→ **The problem**: Locate every line below that contains the word "Rock" and copy it.

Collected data
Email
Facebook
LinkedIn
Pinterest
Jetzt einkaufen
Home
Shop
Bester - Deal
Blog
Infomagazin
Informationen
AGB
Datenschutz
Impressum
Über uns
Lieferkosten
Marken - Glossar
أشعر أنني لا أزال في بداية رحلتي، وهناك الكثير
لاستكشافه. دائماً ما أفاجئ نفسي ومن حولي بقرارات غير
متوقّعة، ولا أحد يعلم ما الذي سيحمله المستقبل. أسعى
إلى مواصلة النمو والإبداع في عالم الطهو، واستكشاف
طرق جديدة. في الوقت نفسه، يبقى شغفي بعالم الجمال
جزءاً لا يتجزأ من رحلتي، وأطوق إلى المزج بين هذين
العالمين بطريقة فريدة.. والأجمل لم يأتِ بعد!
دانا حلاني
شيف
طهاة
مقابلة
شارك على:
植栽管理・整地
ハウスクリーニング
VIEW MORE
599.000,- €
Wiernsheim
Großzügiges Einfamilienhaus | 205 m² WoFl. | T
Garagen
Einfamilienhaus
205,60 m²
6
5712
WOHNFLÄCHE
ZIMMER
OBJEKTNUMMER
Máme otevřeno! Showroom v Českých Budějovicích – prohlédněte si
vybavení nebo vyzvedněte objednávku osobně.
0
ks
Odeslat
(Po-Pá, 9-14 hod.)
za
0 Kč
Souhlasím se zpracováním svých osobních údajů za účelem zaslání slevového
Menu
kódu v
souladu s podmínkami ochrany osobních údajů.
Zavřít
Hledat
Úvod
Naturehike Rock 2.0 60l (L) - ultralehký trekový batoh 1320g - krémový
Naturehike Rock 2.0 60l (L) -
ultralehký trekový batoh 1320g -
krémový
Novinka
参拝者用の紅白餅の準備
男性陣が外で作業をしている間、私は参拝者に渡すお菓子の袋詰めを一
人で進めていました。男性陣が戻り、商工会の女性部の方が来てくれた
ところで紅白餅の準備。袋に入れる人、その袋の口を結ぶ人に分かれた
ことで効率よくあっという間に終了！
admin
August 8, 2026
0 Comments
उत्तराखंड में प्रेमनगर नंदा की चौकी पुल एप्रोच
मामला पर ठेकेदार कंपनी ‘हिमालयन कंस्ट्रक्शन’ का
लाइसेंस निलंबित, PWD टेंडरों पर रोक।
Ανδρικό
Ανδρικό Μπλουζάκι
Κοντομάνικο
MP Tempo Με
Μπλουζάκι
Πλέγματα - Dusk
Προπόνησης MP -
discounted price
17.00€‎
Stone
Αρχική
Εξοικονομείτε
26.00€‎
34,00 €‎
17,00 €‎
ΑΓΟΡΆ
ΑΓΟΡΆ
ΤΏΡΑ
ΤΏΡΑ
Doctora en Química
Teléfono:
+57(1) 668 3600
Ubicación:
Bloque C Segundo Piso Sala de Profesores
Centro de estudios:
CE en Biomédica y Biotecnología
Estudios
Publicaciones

→ **Exercise answer**:
Naturehike Rock 2.0 60l (L) - ultralehký trekový batoh 1320g - krémový
Naturehike Rock 2.0 60l (L) -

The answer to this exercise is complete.